● **WHAT IS BEING ASKED**
Extend the Post-Study Analysis README, starting right after its final line.

● **PASSAGE**
-*-

Repository files navigation

Post-Study Analysis

Statistical analysis pipeline for the Human-AI Reliance study (SHARE Lab, University of Waterloo). Processes engagement metrics from the Supabase chat database, identifies non-engagers for sensitivity filtering, and runs the primary/secondary MLM analyses on observed and perceived reliance.

Directory layout

Post-Study-Analysis/
├── HAI_analysis_directionalR_revisionFF_MLM_bootstrap.ipynb   ← main analysis notebook
├── schema.sql                                                  ← Supabase DDL (context only)
├── requirements.txt
├── README.md
│
├── scripts/
│   ├── fix_duplicates.py          # Step 1: dedup raw Supabase exports → merged/
│   ├── engagement_metrics.py      # Step 2: compute turns/words/duration → analysis/
│   ├── generate_scoring_yaml.py   # Step 3: per-scenario YAML for qualitative scoring
│   └── engagement_thresholds.py   # Step 4: exclusion lists + distribution plots
│
├── data/                          (gitignored — participant data)

-*-

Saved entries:
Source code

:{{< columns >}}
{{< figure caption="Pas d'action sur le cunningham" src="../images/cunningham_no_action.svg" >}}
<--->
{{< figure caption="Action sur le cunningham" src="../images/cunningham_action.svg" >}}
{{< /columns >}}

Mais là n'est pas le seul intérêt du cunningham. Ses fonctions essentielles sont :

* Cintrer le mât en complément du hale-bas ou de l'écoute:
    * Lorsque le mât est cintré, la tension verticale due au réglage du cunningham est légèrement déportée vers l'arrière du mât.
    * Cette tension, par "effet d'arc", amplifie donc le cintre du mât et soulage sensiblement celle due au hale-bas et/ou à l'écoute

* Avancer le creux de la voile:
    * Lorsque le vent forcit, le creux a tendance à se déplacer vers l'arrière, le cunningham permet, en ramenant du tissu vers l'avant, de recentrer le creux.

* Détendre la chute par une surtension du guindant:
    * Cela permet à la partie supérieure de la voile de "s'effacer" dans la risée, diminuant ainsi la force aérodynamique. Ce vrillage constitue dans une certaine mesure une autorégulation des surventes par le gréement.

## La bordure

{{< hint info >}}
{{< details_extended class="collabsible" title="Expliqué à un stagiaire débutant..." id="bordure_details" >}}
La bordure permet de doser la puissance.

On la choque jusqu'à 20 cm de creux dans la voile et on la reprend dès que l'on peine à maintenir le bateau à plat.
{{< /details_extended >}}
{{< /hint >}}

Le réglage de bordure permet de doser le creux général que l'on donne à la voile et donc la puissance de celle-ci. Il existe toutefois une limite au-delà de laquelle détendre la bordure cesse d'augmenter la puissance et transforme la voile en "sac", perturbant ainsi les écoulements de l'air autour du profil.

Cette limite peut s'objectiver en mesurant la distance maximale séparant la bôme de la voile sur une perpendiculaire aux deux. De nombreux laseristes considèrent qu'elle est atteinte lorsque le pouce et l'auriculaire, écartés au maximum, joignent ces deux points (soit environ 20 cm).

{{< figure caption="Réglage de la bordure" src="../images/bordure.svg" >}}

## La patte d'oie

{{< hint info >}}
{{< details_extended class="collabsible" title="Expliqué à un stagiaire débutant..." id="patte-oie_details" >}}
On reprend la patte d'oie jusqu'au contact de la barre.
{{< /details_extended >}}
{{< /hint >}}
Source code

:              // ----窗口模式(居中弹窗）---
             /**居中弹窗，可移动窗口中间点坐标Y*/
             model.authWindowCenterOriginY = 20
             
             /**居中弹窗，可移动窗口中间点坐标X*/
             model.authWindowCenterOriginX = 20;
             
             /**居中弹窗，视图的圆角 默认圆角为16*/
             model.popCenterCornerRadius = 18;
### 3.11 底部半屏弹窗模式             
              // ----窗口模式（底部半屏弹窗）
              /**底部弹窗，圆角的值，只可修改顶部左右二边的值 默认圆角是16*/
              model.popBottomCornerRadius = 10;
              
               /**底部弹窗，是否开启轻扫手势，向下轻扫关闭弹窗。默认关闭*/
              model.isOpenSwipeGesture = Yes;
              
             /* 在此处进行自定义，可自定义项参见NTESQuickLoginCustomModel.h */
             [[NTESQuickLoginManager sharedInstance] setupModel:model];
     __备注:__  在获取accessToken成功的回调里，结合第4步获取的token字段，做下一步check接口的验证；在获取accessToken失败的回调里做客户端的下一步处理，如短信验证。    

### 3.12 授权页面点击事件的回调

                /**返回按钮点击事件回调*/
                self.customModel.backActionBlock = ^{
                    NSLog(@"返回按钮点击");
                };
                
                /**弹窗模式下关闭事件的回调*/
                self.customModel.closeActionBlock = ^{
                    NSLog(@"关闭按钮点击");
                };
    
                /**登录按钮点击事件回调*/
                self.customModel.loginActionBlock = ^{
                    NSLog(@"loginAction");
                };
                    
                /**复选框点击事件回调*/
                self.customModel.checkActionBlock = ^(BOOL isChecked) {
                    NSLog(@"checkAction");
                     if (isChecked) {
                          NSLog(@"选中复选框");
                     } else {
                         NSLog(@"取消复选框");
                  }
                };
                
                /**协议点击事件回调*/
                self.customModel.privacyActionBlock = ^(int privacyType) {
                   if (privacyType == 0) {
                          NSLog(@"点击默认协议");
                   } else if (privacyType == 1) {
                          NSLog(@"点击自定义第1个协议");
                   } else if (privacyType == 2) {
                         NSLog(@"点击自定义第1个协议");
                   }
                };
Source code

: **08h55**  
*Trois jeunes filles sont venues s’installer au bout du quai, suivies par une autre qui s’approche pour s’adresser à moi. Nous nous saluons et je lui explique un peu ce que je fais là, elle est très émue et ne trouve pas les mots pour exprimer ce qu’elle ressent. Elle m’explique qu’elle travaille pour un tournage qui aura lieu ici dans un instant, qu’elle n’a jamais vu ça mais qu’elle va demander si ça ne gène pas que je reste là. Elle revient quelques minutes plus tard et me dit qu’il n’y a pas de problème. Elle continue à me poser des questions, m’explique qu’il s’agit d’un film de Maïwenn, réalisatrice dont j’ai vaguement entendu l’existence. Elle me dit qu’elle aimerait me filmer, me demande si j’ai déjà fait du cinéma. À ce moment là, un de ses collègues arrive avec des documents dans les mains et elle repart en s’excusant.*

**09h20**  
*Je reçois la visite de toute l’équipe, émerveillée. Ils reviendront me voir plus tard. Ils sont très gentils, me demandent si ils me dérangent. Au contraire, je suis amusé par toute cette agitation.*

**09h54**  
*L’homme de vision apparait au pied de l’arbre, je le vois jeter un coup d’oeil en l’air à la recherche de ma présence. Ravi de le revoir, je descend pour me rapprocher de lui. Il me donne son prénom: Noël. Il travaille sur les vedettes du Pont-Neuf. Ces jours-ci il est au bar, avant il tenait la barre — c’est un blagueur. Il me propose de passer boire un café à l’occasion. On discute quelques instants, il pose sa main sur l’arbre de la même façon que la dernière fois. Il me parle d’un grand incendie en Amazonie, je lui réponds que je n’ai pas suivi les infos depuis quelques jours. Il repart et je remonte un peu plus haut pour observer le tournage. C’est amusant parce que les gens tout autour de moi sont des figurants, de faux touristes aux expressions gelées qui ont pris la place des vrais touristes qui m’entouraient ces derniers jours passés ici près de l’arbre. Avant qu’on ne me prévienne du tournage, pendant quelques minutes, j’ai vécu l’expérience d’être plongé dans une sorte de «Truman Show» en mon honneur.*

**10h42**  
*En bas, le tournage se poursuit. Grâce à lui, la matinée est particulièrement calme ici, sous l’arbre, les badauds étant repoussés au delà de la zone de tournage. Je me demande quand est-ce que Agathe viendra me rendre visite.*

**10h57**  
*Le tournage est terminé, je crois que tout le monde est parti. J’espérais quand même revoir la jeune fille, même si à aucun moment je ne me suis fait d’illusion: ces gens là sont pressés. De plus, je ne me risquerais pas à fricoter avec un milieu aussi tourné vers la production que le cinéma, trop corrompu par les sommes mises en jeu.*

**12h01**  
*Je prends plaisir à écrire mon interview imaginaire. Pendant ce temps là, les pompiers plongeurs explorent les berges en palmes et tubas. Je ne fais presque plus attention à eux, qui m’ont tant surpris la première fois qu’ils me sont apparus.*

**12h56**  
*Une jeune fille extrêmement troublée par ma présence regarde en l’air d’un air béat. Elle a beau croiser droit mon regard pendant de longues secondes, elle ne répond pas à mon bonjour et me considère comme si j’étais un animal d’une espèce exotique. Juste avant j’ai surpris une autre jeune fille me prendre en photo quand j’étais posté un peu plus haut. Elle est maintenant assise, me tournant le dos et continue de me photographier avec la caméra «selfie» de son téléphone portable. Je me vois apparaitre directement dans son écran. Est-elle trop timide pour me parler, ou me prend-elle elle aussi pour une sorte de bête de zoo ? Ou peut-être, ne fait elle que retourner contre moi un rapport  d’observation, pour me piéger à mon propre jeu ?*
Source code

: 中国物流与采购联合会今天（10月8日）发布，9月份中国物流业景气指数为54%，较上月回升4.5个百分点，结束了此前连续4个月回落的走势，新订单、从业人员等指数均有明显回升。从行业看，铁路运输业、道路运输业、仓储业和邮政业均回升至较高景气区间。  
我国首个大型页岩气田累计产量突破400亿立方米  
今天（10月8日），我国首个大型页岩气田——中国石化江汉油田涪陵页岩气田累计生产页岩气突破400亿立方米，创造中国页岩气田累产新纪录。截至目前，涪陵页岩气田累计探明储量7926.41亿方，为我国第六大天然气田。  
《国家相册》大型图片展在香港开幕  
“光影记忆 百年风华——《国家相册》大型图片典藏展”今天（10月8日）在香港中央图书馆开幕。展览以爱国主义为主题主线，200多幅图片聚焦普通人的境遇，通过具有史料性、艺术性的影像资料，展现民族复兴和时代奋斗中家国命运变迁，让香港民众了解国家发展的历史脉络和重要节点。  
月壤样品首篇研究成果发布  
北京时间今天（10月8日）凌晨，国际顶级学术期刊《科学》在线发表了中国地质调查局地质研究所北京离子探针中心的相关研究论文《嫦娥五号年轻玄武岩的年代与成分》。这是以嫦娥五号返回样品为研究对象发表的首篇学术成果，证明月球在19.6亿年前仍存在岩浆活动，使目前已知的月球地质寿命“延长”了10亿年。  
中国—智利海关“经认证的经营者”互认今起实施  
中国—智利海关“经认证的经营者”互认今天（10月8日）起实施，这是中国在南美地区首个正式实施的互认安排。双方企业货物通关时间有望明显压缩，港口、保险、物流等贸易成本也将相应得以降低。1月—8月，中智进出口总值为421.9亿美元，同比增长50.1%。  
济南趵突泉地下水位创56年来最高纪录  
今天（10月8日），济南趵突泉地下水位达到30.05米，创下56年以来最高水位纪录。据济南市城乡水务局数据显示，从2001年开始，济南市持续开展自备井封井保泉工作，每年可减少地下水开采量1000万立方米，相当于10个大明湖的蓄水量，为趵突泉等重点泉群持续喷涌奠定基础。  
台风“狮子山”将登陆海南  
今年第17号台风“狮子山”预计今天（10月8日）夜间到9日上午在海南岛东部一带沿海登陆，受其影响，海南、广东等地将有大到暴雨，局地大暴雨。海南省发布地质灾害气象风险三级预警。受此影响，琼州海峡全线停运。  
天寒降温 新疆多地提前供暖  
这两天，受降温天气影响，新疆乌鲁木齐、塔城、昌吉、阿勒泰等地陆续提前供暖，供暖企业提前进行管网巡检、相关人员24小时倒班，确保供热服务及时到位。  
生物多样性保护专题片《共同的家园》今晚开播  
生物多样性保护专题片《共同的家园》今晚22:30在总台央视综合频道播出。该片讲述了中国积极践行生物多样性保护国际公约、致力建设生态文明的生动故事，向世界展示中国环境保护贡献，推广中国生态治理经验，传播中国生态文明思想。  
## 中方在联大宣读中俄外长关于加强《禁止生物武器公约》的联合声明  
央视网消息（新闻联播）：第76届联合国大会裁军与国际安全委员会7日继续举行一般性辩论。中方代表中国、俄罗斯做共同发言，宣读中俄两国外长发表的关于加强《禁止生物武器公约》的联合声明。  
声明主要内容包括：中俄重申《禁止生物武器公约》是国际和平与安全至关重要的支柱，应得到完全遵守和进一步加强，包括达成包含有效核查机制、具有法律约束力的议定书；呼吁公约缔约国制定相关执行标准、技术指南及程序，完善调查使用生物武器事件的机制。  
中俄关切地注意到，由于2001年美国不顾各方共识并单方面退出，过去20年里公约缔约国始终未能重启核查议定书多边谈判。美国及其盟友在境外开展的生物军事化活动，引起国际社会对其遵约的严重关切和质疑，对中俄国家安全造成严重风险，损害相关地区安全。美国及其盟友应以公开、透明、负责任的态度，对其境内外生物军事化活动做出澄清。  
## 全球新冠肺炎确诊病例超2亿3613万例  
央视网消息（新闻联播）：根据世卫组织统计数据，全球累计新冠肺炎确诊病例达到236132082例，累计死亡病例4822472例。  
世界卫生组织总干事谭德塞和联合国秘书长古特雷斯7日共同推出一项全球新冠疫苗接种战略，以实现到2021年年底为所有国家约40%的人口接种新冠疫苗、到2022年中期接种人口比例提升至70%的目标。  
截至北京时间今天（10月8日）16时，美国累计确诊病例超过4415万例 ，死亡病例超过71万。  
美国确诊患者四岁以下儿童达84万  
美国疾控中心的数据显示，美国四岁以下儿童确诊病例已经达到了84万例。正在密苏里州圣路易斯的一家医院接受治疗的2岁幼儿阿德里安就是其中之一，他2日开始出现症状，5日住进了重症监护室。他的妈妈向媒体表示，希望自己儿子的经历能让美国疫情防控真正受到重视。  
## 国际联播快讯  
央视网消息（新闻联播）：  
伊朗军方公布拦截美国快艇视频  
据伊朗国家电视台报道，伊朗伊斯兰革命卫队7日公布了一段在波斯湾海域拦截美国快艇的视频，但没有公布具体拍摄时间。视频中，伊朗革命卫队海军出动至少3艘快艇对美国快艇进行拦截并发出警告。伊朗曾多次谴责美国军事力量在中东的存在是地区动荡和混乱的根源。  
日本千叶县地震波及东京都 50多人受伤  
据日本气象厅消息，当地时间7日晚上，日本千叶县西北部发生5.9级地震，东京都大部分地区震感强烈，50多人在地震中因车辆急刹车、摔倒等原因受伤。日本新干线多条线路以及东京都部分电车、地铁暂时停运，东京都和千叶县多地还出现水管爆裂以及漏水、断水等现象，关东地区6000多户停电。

-*-

● **TASK RESULT**
│   ├── comprehensive_theme_file2.csv                            ← Qualtrics + theme cosine scores
│   ├── comprehensive_language_file2.csv                         ← Qualtrics + LIWC cosine scores
│   ├── comprehensive_detail_lengths2.csv                        ← Qualtrics + word/char counts
│   ├── comprehensive_stance_file.csv                            ← Qualtrics + stance classifications
│   ├── unified_theme_analysis_results_3.xlsx                    ← combined theme + perceived reliance
│   ├── H-AI_Subjectivity_Study_High_Interaction_filtered.csv   ← Qualtrics export, high cond.
│   ├── H-AI_Subjectivity_Study_Low_Interaction_filtered.csv    ← Qualtrics export, low cond.
│   ├── H-AI_Subjectivity_Study_Baseline_filtered.csv           ← Qualtrics export, baseline
│   └── ai_conflicts_high.xlsx                                  ← AI vs. participant stance conflicts
│
├── raw/                           (gitignored — Supabase row exports)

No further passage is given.